I see. Yeah. Looks like percpu makes such fields refcount-like.
For non-percpu non-refcount only one bpf prog on one cpu can observe
that object. That's why we're doing plain bpf_mem_free() for them.

So this patch is a good fix for refcounted, but you and Kumar are
correct that it's not sufficient for the case when percpu struct
includes multiple rb_roots. One for each cpu.

> Changing bpf_mem_free() in
> __bpf_obj_drop_impl() to bpf_mem_free_rcu() should fix this problem.

I guess we can do that when obj is either refcount or can be
insider percpu, but it might not be enough.

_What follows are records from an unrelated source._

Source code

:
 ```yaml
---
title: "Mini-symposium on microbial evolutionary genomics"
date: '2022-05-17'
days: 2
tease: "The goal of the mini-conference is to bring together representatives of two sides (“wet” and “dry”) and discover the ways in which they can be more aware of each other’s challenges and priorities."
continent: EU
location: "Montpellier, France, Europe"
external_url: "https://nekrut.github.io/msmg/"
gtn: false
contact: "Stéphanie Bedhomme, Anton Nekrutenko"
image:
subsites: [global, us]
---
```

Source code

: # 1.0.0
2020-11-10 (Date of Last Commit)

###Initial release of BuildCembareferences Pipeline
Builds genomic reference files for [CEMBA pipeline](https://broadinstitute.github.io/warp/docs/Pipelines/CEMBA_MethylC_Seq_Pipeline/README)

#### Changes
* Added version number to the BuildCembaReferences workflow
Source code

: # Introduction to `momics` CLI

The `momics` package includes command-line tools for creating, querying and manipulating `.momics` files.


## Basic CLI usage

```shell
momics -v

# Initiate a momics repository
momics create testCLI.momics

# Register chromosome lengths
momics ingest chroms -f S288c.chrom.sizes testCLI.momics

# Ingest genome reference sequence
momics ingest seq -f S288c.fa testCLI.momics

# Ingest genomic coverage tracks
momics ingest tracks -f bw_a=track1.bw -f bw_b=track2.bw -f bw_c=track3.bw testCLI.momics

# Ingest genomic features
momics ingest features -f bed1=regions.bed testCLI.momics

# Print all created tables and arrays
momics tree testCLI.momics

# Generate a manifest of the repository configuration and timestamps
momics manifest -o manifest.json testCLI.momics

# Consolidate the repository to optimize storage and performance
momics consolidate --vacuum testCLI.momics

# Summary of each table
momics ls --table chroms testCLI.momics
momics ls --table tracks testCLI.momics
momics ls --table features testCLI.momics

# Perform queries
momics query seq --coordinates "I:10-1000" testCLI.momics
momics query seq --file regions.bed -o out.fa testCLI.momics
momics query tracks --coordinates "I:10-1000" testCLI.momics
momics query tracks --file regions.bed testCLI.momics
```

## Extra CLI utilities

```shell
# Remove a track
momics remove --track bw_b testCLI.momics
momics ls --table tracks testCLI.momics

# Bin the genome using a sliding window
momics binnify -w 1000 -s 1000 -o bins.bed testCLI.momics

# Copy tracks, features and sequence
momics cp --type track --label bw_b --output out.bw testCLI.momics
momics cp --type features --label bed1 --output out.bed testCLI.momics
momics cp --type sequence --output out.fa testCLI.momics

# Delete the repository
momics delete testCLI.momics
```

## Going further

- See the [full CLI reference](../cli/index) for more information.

More below.

> Another thing is related to list_head/rb_root.
> During bpf_obj_free_fields(), is it possible that another cpu
> may allocate a list_node/rb_node and add to list_head/rb_root?

It's not an issue for the single owner case and for refcounted.
Access to rb_root/list_head is always lock protected.
For refcounted the obj needs to be acquired (from the verifier pov)
meaning to have refcount =1 to be able to do spin_lock and
operate on list_head.

But bpf_rb_root_free is indeed an issue for percpu, since each
percpu has its own rb root field with its own bpf_spinlock, but
for_each_cpu() {bpf_obj_free_fields();} violates access contract.

percpu and rb_root creates such a maze of dependencies that
I think it's better to disallow rb_root-s and kptr-s inside percpu
for now.

> If this is true, then we might have a memory leak.
> But I don't whether this is possible or not.
>
> I think local kptr has the issue as percpu kptr.

Let's tackle one at a time.
I still think Dave's patch set is a good fix for recounted,
while we need to think more about percpu case.